------ Exercise passage
The following put in ~/.gitconfig works for me on 10.12.1 Sierra for UTF-8 names:

precomposeunicode = true
quotepath = false

The first option is needed so that git 'understands' UTF-8 and the second one so that it doesn't escape the characters.

el.nicko
  • 413
  • 5
  • 9
5

To make git add file work with umlauts in file names on Mac OS X, you may convert file path strings from composed into canonically decomposed UTF-8 using iconv.

# test case

mkdir testproject
cd testproject

git --version    # git version 1.7.6.1
locale charmap   # UTF-8

git init
file=$'\303\234berschrift.txt'    # composed UTF-8 (Linux-compatible)
touch "$file"
echo 'Hello, world!' > "$file"

# convert composed into canonically decomposed UTF-8
# cf. http://codesnippets.joyent.com/posts/show/12251
# printf '%s' "$file" | iconv -f utf-8 -t utf-8-mac | LC_ALL=C vis -fotc 
#git add "$file"
git add "$(printf '%s' "$file" | iconv -f utf-8 -t utf-8-mac)"
------------
------ Extracted material
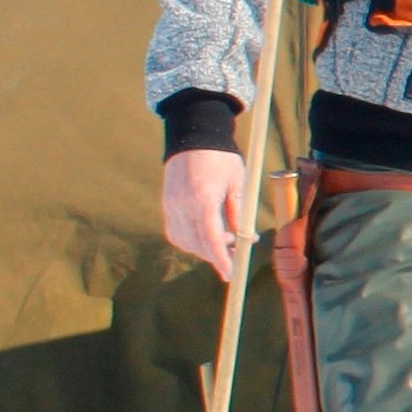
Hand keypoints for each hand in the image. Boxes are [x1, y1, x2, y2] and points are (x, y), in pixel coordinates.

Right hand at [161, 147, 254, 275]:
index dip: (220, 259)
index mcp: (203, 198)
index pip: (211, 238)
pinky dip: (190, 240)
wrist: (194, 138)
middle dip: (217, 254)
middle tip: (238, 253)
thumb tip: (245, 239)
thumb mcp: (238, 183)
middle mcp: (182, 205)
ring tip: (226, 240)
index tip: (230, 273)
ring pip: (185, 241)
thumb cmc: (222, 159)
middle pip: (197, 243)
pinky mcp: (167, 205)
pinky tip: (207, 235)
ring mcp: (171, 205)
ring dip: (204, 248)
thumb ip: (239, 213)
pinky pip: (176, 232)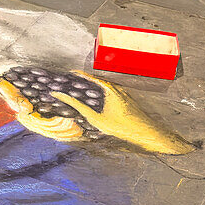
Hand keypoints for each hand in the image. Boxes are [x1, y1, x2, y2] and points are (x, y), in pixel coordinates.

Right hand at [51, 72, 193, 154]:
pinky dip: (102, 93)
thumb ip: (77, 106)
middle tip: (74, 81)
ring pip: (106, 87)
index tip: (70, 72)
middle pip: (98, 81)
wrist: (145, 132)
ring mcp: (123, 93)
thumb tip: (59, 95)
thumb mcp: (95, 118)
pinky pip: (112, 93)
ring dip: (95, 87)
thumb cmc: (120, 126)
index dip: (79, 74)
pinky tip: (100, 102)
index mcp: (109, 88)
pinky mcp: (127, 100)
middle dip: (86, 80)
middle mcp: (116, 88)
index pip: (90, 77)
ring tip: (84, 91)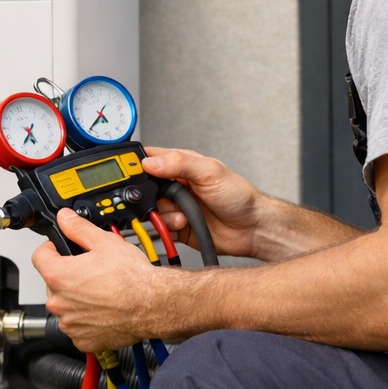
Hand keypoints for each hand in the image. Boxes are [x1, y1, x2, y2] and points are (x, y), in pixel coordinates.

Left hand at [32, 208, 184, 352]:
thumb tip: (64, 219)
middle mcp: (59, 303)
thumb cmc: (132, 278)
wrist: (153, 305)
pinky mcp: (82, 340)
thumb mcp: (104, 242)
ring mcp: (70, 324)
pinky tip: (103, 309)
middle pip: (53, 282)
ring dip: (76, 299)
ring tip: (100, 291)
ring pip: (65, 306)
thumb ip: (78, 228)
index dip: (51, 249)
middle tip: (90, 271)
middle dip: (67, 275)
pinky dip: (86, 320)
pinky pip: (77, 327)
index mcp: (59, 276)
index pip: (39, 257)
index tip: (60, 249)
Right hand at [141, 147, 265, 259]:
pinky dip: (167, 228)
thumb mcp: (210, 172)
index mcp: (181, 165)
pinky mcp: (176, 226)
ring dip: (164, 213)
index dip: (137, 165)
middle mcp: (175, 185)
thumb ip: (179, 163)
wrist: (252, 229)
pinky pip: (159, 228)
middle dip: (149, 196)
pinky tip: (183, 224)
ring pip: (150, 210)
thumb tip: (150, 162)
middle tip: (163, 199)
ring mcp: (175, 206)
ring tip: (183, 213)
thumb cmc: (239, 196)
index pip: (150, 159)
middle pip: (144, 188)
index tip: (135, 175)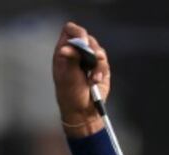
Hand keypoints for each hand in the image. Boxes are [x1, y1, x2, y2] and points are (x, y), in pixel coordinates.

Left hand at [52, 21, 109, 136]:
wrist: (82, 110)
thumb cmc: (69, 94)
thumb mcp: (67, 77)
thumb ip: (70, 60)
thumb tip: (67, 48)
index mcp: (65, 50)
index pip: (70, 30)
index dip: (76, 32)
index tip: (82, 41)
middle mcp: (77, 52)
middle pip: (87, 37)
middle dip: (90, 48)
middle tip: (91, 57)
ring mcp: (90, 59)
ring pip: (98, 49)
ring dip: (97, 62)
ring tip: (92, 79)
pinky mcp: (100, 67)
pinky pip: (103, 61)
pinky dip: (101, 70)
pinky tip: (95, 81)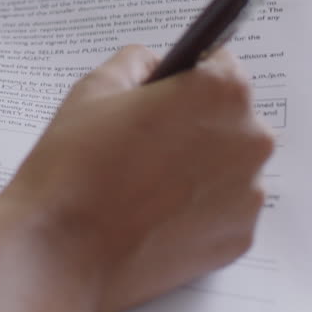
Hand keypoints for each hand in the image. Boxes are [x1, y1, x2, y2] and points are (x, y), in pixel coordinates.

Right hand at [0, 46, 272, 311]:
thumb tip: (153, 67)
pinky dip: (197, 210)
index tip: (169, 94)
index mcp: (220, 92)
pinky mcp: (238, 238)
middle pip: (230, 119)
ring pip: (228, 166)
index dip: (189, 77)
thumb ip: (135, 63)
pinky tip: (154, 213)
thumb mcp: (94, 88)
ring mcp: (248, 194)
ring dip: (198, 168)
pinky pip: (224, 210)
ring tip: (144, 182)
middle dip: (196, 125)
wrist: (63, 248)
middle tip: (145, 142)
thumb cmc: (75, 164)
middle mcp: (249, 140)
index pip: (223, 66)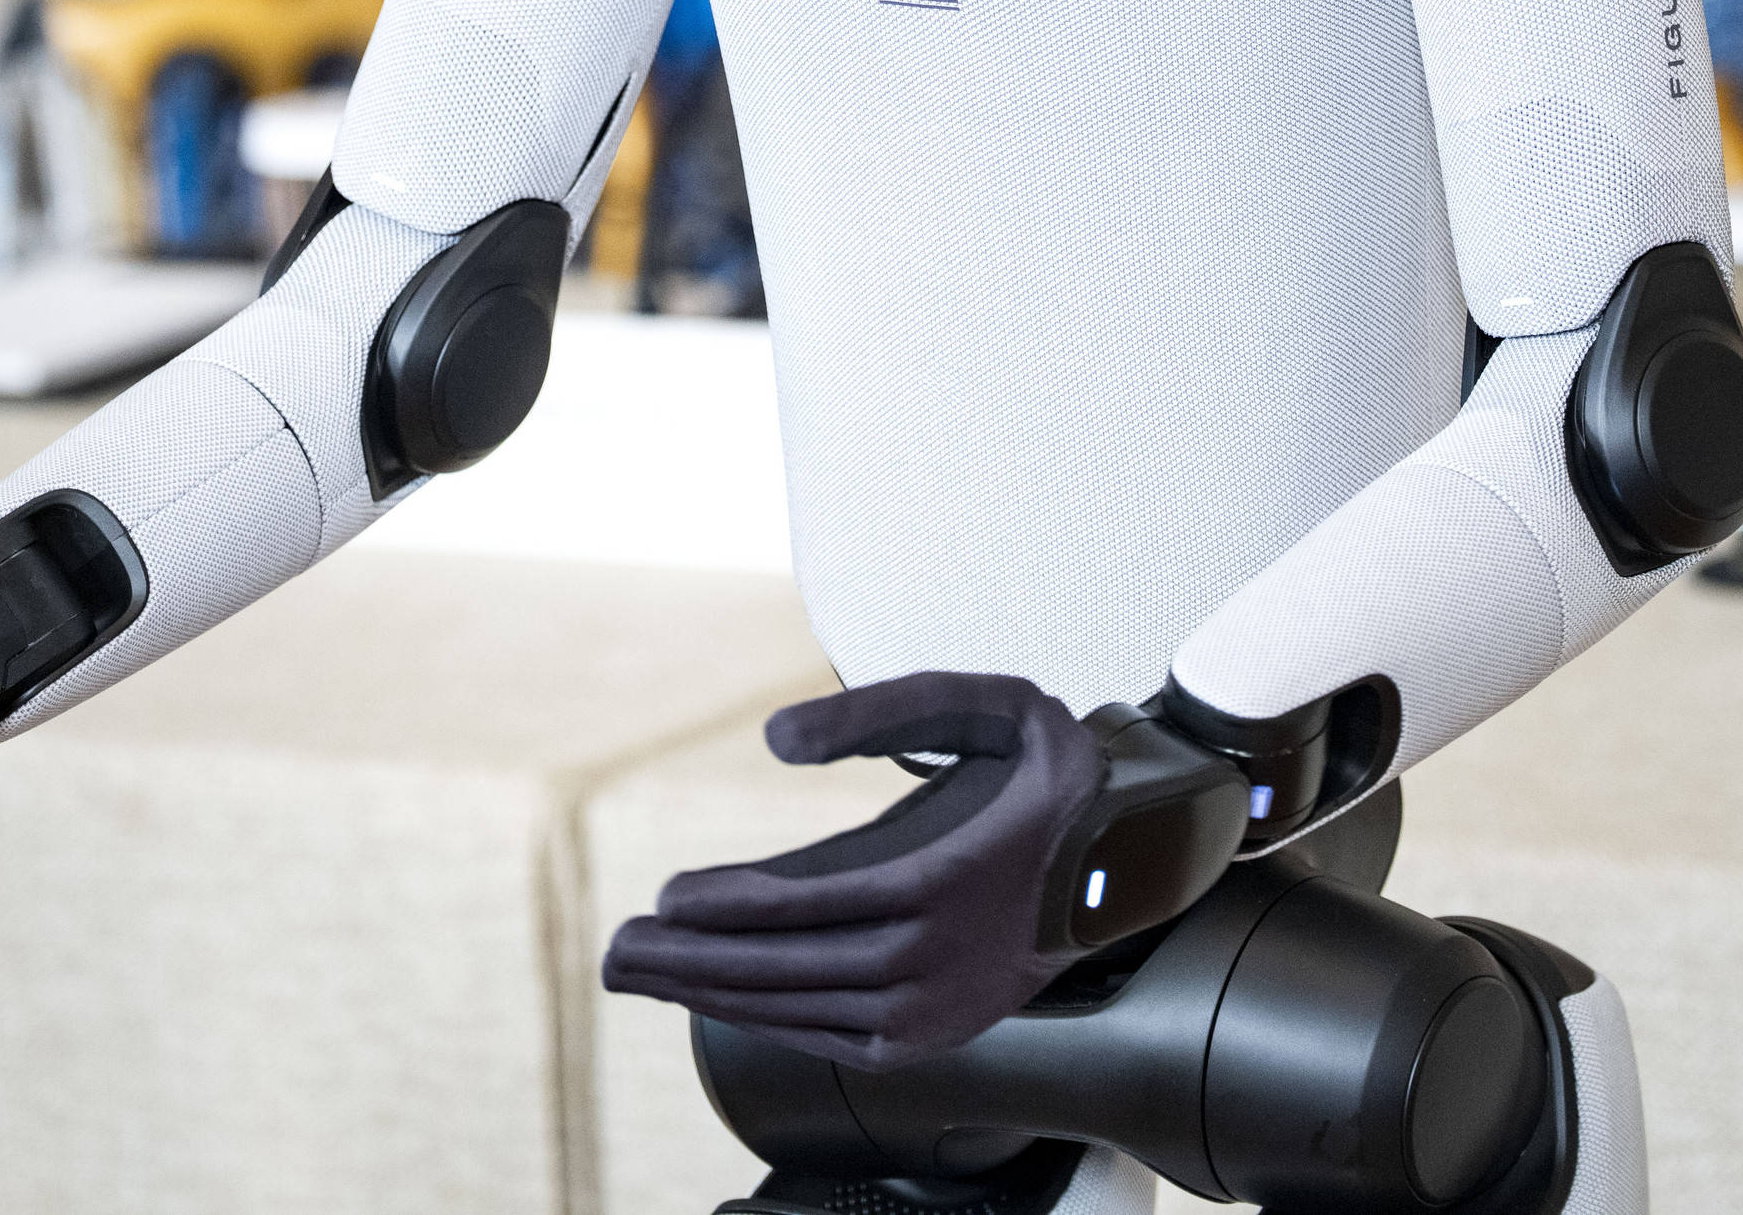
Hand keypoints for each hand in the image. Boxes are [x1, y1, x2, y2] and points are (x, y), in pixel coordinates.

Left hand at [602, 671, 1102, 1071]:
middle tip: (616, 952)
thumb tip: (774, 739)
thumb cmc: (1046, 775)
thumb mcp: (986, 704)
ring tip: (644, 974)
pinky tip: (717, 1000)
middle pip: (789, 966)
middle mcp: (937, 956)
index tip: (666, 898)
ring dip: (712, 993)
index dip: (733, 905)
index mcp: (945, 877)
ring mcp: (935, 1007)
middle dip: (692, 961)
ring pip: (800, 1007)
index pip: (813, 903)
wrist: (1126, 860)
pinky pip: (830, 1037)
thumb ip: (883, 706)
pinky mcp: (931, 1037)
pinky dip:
------------
> **Exercise 1**
Update the passage about git and UTF-8 file names. Give everything from "precomposeunicode = true" down to "UTF-8 using iconv." again, with "umlauts" replaced by "diacritics".
> **Exercise 2**
In the passage about git and UTF-8 file names, what is the purpose of the second configuration option?
> **Exercise 3**
List every command name run in the uncommented lines of the test case in the passage about git and UTF-8 file names. Include commands inside pipes and command substitutions.

> **Answer area 1**
precomposeunicode = true
quotepath = false

The first option is needed so that git 'understands' UTF-8 and the second one so that it doesn't escape the characters.

el.nicko
  • 413
  • 5
  • 9
5

To make git add file work with diacritics in file names on Mac OS X, you may convert file path strings from composed into canonically decomposed UTF-8 using iconv.

> **Answer area 2**
It keeps git from escaping the characters.

> **Answer area 3**
mkdir, cd, git, locale, touch, echo, printf, iconv